Lab link: Coursera | Online Courses & Credentials From Top Educators. Join for Free | Coursera
This lab suggests an interesting way to conceptualise relu layers as approximating a complex curve, by multiple piecewise segments, with each node corresponding to one segment:
My hunch is that this interpretation is very useful in some cases and not at all useful in others. So I was interested to explore further with some experiments.
In a Google Colab notebook, I have trained a simple model against the MNIST fashion dataset, containing 60,000 28x28 greyscale images of various fashion items. I have then attempted to visualise the “curve” of the first layer.
However, despite the layer in question having 128 neurons, I still only got very simple curves. Here’s a sample of curves plotted against 36 different input features:
Google Colab notebook here - see the later sections starting from “Multi-plot”:
In this case, the model is structured as follows:
model = tf.keras.Sequential([
tf.keras.layers.Flatten(input_shape=(28, 28)),
tf.keras.layers.Dense(128, activation='relu'),
tf.keras.layers.Dense(10)
])
I’m looking at the activations of the first Dense layer.
It has 28x28 = 784 inputs and 128 outputs.
To interpret something as a curve, I’ve focused on a single input pixel as a feature of interest, which I have varied in its range from 0.0 to 1.0 as the x-axis in my curve plot. I simulate 100 images with that pixel varying in that range, and hold all other pixels fixed at their means.
Why do this? I’m taking those 128 neurons as the generators of the “segments” in this complex curve that I’m assuming its approximating. I want to vary one input feature and see what curve it generates against that feature.
The rest of the notebook was all about trying to troubleshoot and to find which pixels would generate interesting curves.
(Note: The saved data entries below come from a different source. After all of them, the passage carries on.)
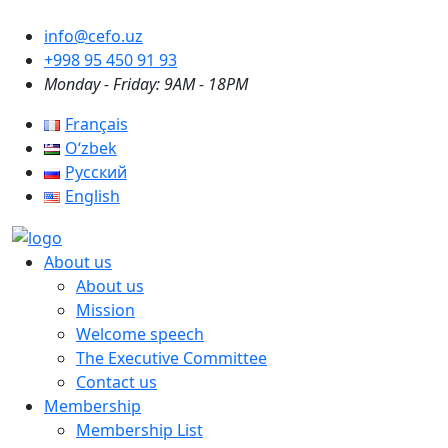
info@cefo.uz
+998 95 450 91 93
Monday - Friday: 9AM - 18PM
Français
Oʻzbek
Русский
English
About us
About us
Mission
Welcome speech
The Executive Committee
Contact us
Membership
Membership List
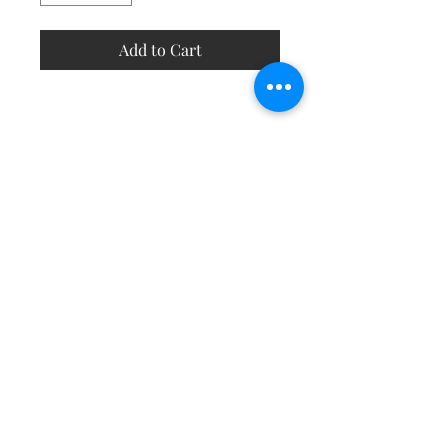
Add to Cart
Contact
About
Shipping Returns Payments
Subscribe Now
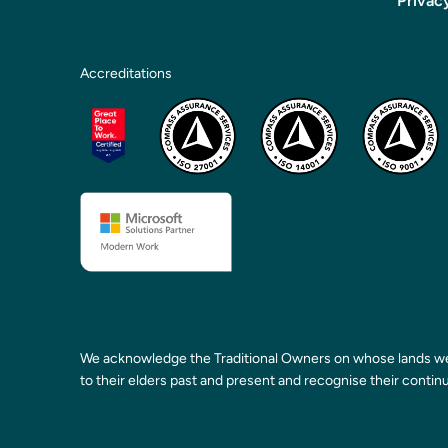
Privac
Accreditations
We acknowledge the Traditional Owners on whose lands we
to their elders past and present and recognise their continu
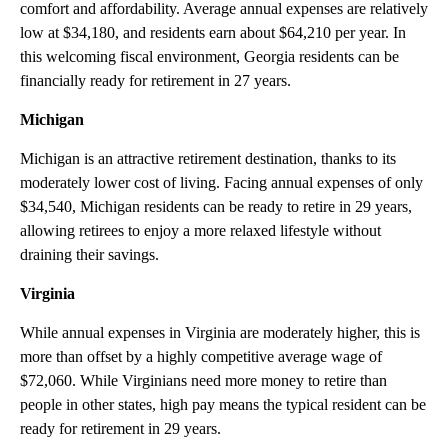
comfort and affordability. Average annual expenses are relatively
low at $34,180, and residents earn about $64,210 per year. In
this welcoming fiscal environment, Georgia residents can be
financially ready for retirement in 27 years.
Michigan
Michigan is an attractive retirement destination, thanks to its
moderately lower cost of living. Facing annual expenses of only
$34,540, Michigan residents can be ready to retire in 29 years,
allowing retirees to enjoy a more relaxed lifestyle without
draining their savings.
Virginia
While annual expenses in Virginia are moderately higher, this is
more than offset by a highly competitive average wage of
$72,060. While Virginians need more money to retire than
people in other states, high pay means the typical resident can be
ready for retirement in 29 years.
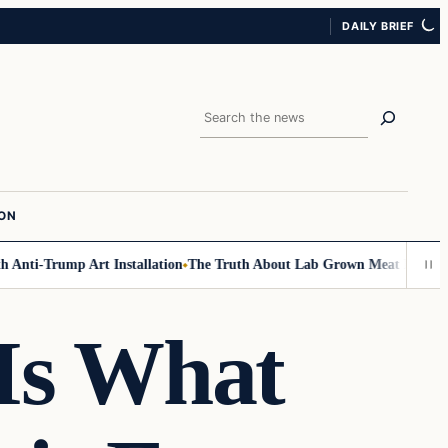
DAILY BRIEF
Search
ION
Anti-Trump Art Installation
The Truth About Lab Grown Meat Has Been E
 Is What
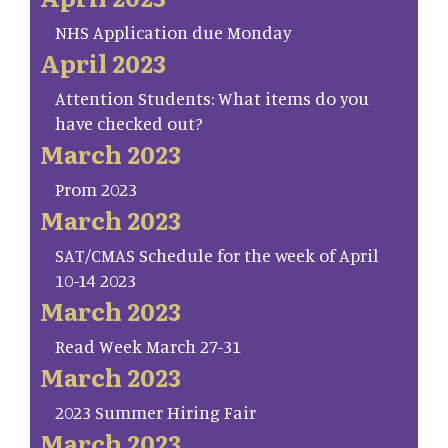
NHS Application due Monday
April 2023
Attention Students: What items do you
have checked out?
March 2023
Prom 2023
March 2023
SAT/CMAS Schedule for the week of April
10-14 2023
March 2023
Read Week March 27-31
March 2023
2023 Summer Hiring Fair
March 2023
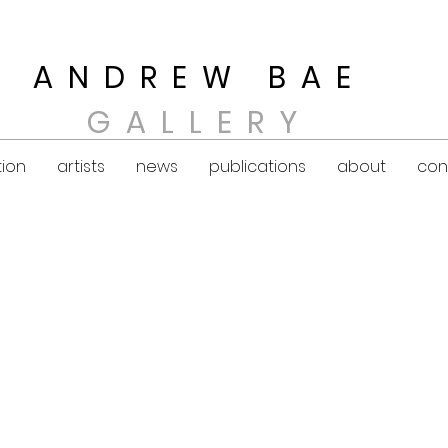
ANDREW BAE
GALLERY
tion
artists
news
publications
about
con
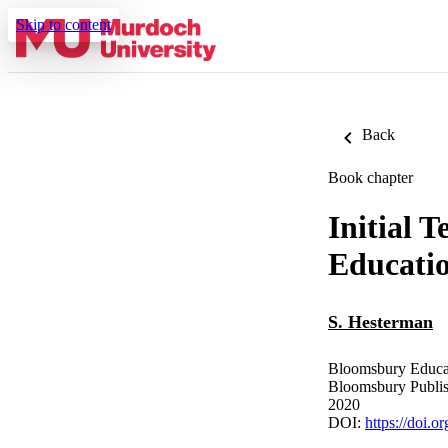
Skip to content
Back
Book chapter
Initial 
Educatio
S. Hesterman
Bloomsbury Educat
Bloomsbury Publi
2020
DOI:
https://doi.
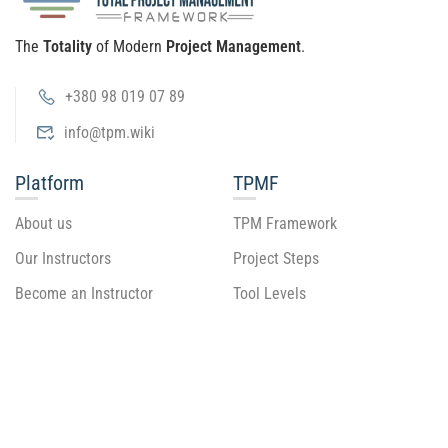
The
Totality
of Modern
Project Management
.
+380 98 019 07 89
info@tpm.wiki
Platform
TPMF
About us
TPM Framework
Our Instructors
Project Steps
Become an Instructor
Tool Levels
Tool Guide
Recommend
Support
Blog
Getting Started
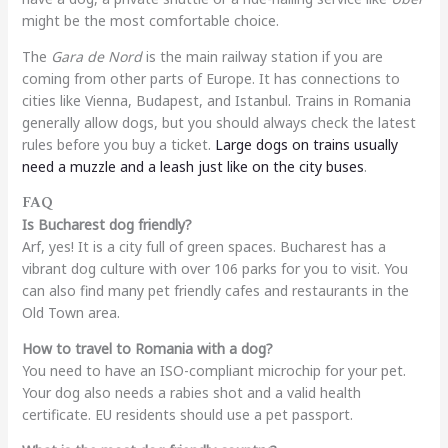
might be the most comfortable choice.
The
Gara de Nord
is the main railway station if you are
coming from other parts of Europe. It has connections to
cities like Vienna, Budapest, and Istanbul. Trains in Romania
generally allow dogs, but you should always check the latest
rules before you buy a ticket.
Large dogs on trains usually
need a muzzle and a leash just like on the city buses
.
FAQ
Is Bucharest dog friendly?
Arf, yes! It is a city full of green spaces. Bucharest has a
vibrant dog culture with over 106 parks for you to visit. You
can also find many pet friendly cafes and restaurants in the
Old Town area.
How to travel to Romania with a dog?
You need to have an ISO-compliant microchip for your pet.
Your dog also needs a rabies shot and a valid health
certificate. EU residents should use a pet passport.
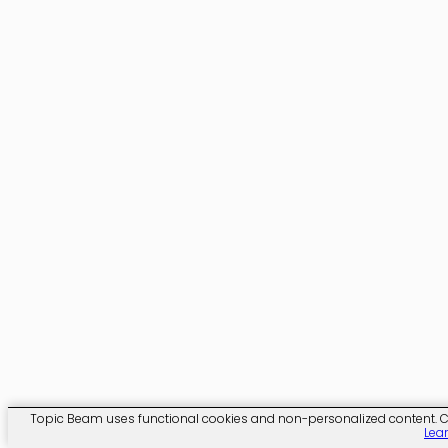
Topic Beam uses functional cookies and non-personalized content. Clic
Lea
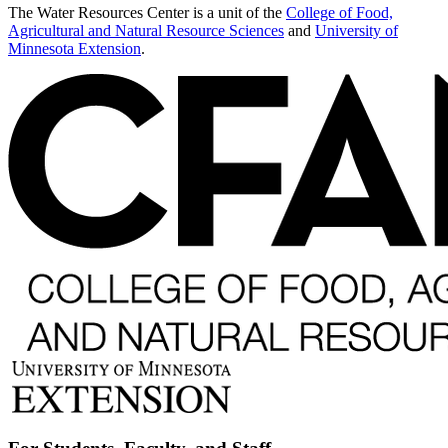
The Water Resources Center is a unit of the
College of Food,
Agricultural and Natural Resource Sciences
and
University of
Minnesota Extension
.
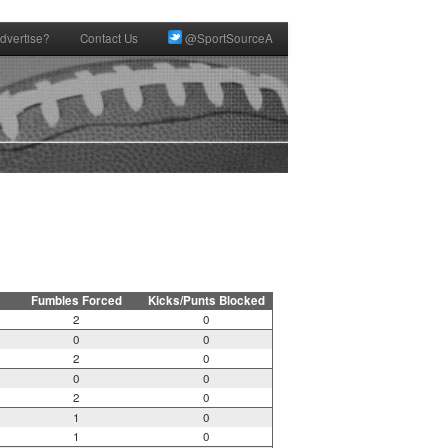
dvertise?
Contact Us
@SportSourceA
Fumbles Forced
Kicks/Punts Blocked
2
0
0
0
2
0
0
0
2
0
1
0
1
0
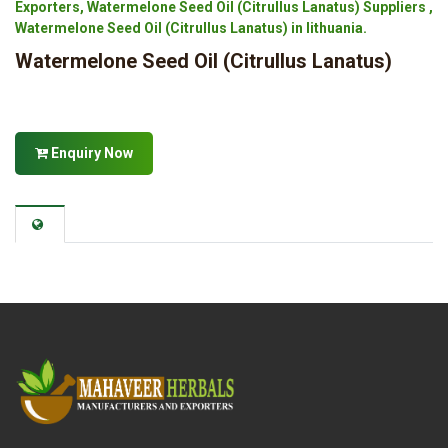
Exporters, Watermelone Seed Oil (Citrullus Lanatus) Suppliers ,
Watermelone Seed Oil (Citrullus Lanatus) in lithuania.
Watermelone Seed Oil (Citrullus Lanatus)
Enquiry Now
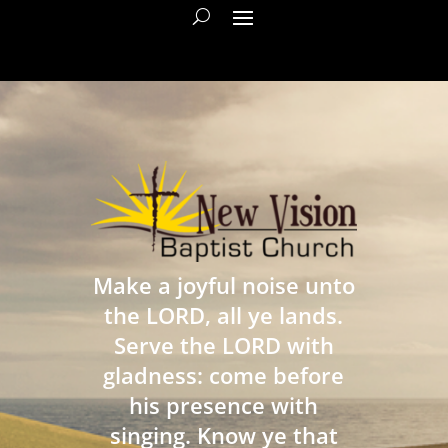
Make a joyful noise unto
the LORD, all ye lands.
Serve the LORD with
gladness: come before
his presence with
singing. Know ye that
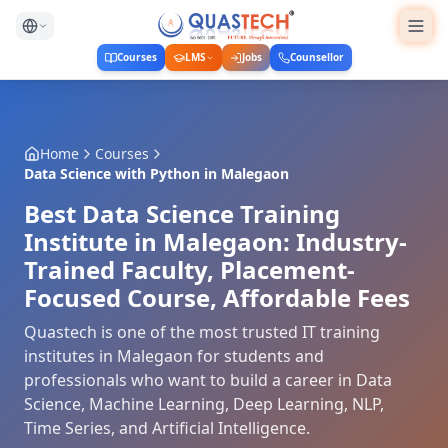
Courses
LMS
Jobs
Counsellor
Home
Courses
Data Science with Python
in
Malegaon
Best Data Science Training
Institute in Malegaon: Industry-
Trained Faculty, Placement-
Focused Course, Affordable Fees
Quastech is one of the most trusted IT training
institutes in Malegaon for students and
professionals who want to build a career in Data
Science, Machine Learning, Deep Learning, NLP,
Time Series, and Artificial Intelligence.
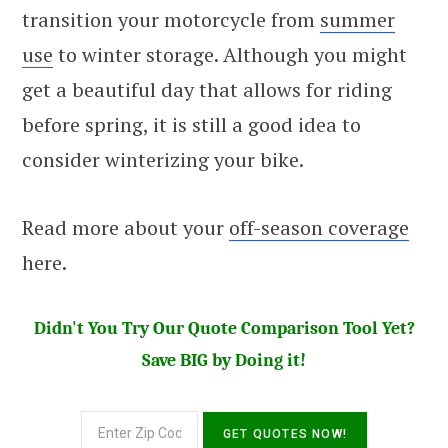
transition your motorcycle from
summer
use
to winter storage. Although you might
get a beautiful day that allows for riding
before spring, it is still a good idea to
consider winterizing your bike.
Read more about your
off-season coverage
here.
Didn't You Try Our Quote Comparison Tool Yet?
Save BIG by Doing it!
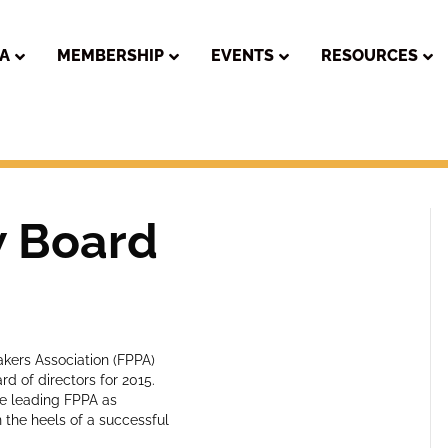
PA
MEMBERSHIP
EVENTS
RESOURCES
w Board
kers Association (FPPA)
d of directors for 2015.
ue leading FPPA as
 the heels of a successful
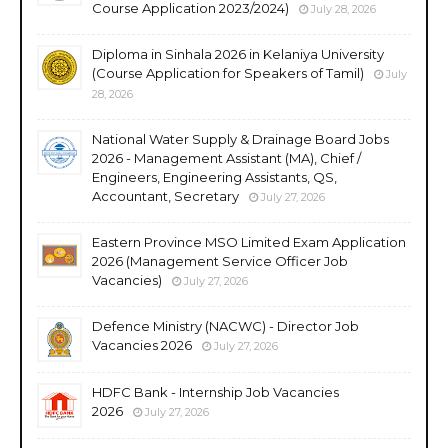
Course Application 2023/2024)
July 28, 2026
Diploma in Sinhala 2026 in Kelaniya University
(Course Application for Speakers of Tamil)
July
28, 2026
National Water Supply & Drainage Board Jobs
2026 - Management Assistant (MA), Chief /
Engineers, Engineering Assistants, QS,
Accountant, Secretary
July 27, 2026
Eastern Province MSO Limited Exam Application
2026 (Management Service Officer Job
Vacancies)
July 27, 2026
Defence Ministry (NACWC) - Director Job
Vacancies 2026
July 27, 2026
HDFC Bank - Internship Job Vacancies
2026
July 27, 2026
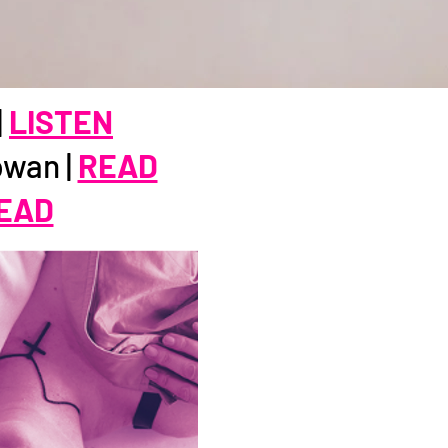
|
LISTEN
owan |
READ
EAD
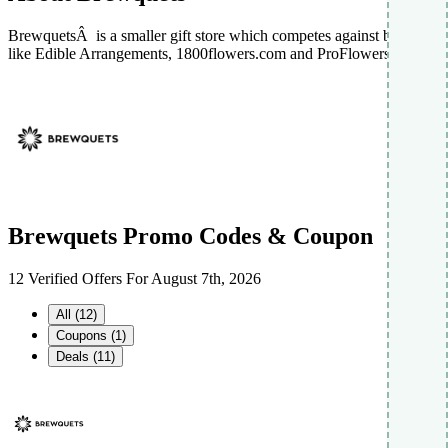
BrewquetsÂ is a smaller gift store which competes against brands
like Edible Arrangements, 1800flowers.com and ProFlowers.
Brewquets Promo Codes & Coupon
12 Verified Offers For August 7th, 2026
All (12)
Coupons (1)
Deals (11)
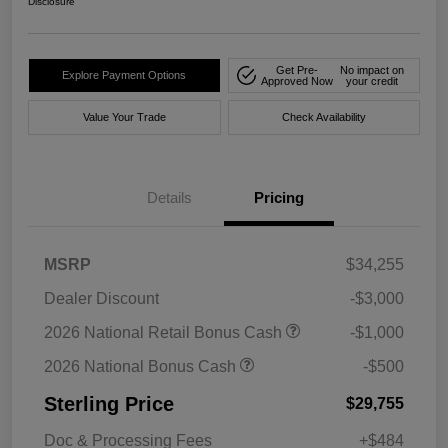
Disclosure
Get Pre-
No impact on
Explore Payment Options
Approved Now
your credit
Value Your Trade
Check Availability
Details
Pricing
MSRP
$34,255
Dealer Discount
-$3,000
2026 National Retail Bonus Cash
-$1,000
2026 National Bonus Cash
-$500
Sterling Price
$29,755
Doc & Processing Fees
+$484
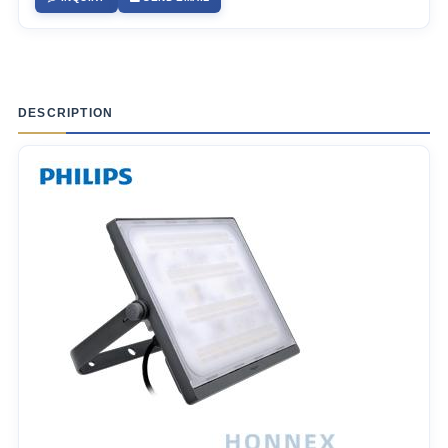
DESCRIPTION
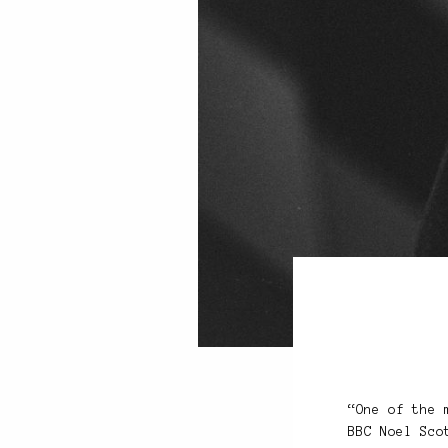
“One of the 
BBC Noel Sco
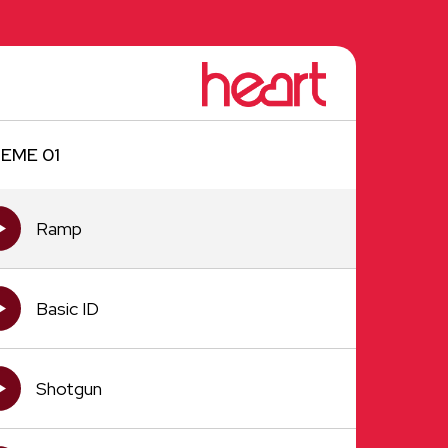
EME 01
Ramp
Basic ID
Shotgun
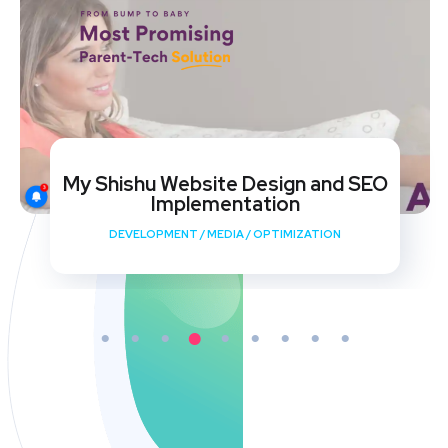
My Shishu Website Design and SEO
Implementation
DEVELOPMENT
/
MEDIA
/
OPTIMIZATION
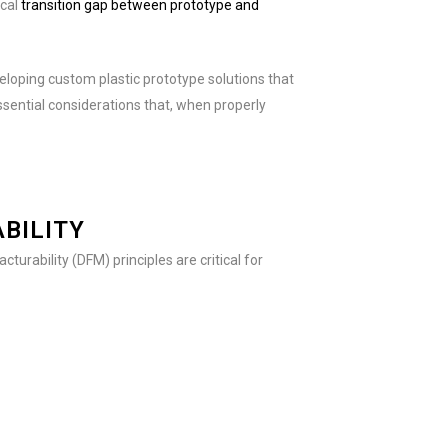
ical
transition gap between prototype and
veloping custom plastic prototype solutions that
sential considerations that, when properly
BILITY
turability (DFM) principles are critical for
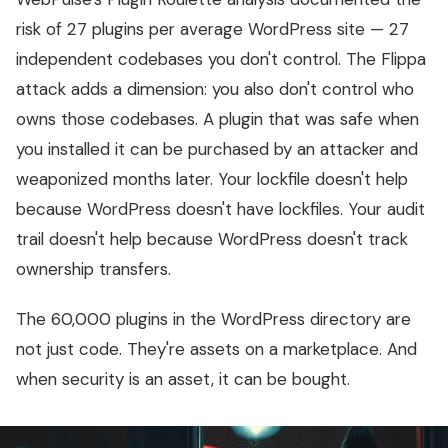
risk of 27 plugins per average WordPress site — 27
independent codebases you don't control. The Flippa
attack adds a dimension: you also don't control who
owns those codebases. A plugin that was safe when
you installed it can be purchased by an attacker and
weaponized months later. Your lockfile doesn't help
because WordPress doesn't have lockfiles. Your audit
trail doesn't help because WordPress doesn't track
ownership transfers.
The 60,000 plugins in the WordPress directory are
not just code. They're assets on a marketplace. And
when security is an asset, it can be bought.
So here’s my questions to the community: Why are these curves so boring? With 128 neurons, I want to see a really complex curve. Why don’t we get that? What other problem domains are better suited to the “curve” interpretation, and would produce more interesting curves?
I’d like to offer a partial answer to one my questions. I think the curves are boring because these 128 neurons are not modelling just one curve, but 748 curves – or more accurately, a curve in 748 dimensional space. That means two things. Firstly, gradient descent will have found a sort of “middle-ground” that finds a solution that works somewhere in a sort of averaged world that models all of the 748 dimensions. It’s like each individual neuron is having to act as a single cell in a hologram - to cater to multiple representations depending on which angle you look at it from. Secondly, for visualisation purposes I’ve dropped the scales, but they’re probably incredibly small. When you try to vary just one feature in 748, you’re not going to get a strong impact.
So, what other kinds of problem domains and models would produce more interesting curves?